An order by the Administrative Court to revoke the construction permit and environmental assessment study reports of another city condo highlights the serious need to tighten the work of state agencies in regulating these luxury housing projects.
In its Sept 27 ruling, the court ruled the “125 Sathorn” luxury condominium, which is under construction, is larger than permitted by law, as alleged by residents of a nearby housing project called The Met. A lawsuit was filed against state agencies that approved the EIA report and a construction permit for the project.
According to the Met juristic person, the Sathorn project has had adverse impacts on its residents during its construction, and when completed, it will compromise their quality of life. The lawsuit was filed by The Met juristic person and condominium unit owners.
The Sathorn is not the first housing project to encounter legal trouble. In 2021, the court ruled the permit for the 6.5-billion-baht Ashton Asoke condominium be withdrawn on the grounds that it violated the Building Control Act as it did not have an exit onto Asoke Road.
Seven years before that, the court ordered the demolition of the upper levels of the Aetas Hotel and serviced apartment project in Soi Ruamrudee. This was found to have breached the same law, which limits buildings constructed on roads narrower than 10 metres to eight storeys. No substantive action has been taken against the two controversial projects, though.
By issuing such drastic rulings, the court has taken environmental and safety concerns into consideration, and, at the same time, effectively told state agencies, particularly the Bangkok Metropolitan Administration (BMA) and the Office of National Environmental Planning and Policy, that they must act tough, or take accountability for not doing so.
Early this week, the Thailand Consumer Council (TCC) raised concerns that soon-to-be-built condominium projects on three small roads in two city districts — Phaya Thai and Chatuchak — might be in breach of the law.
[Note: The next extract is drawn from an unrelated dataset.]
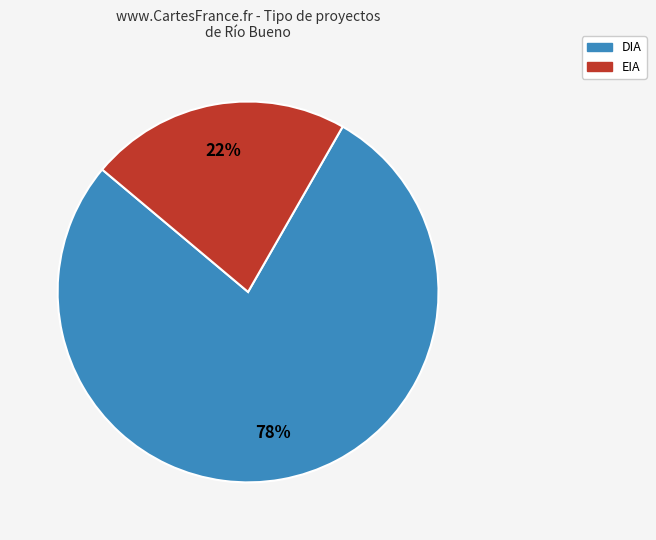

Does DIA account for over 50% of the chart?

Yes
The TCC said building a large condominium on a small road is a disaster waiting to happen with regard to fire safety in particular. In addition, local communities are worried about traffic congestion in the respective areas as most large projects like these do not provide sufficient parking space for their residents, who tend to use public spaces instead.
On top of that is the aggravation of the PM2.5 dust problem, as tall structures block wind flow during the winter.
The TCC has called for the BMA to reconsider those projects and ensure they are scaled down in accordance with the law. It also urged a new mechanism to improve law enforcement and include public participation in the EIA approval process to reduce negative impacts on the environment and communities.
In response to these proposals, Bangkok governor Chadchart Sittipunt has formed a special committee to study such problems. While it sounds encouraging, City Hall can do better. The BMA has had plenty of lessons and experience from lawsuits regarding condominium projects approved by city officials — Aetas, Ashton Asoke, The Sathorn, not to mention others.
It is about time the BMA acted. Perhaps the first step Mr Chadchart can take is to enforce the law on district officials who approved these problematic projects.
Real action, not just setting up another committee, will show City Hall means business.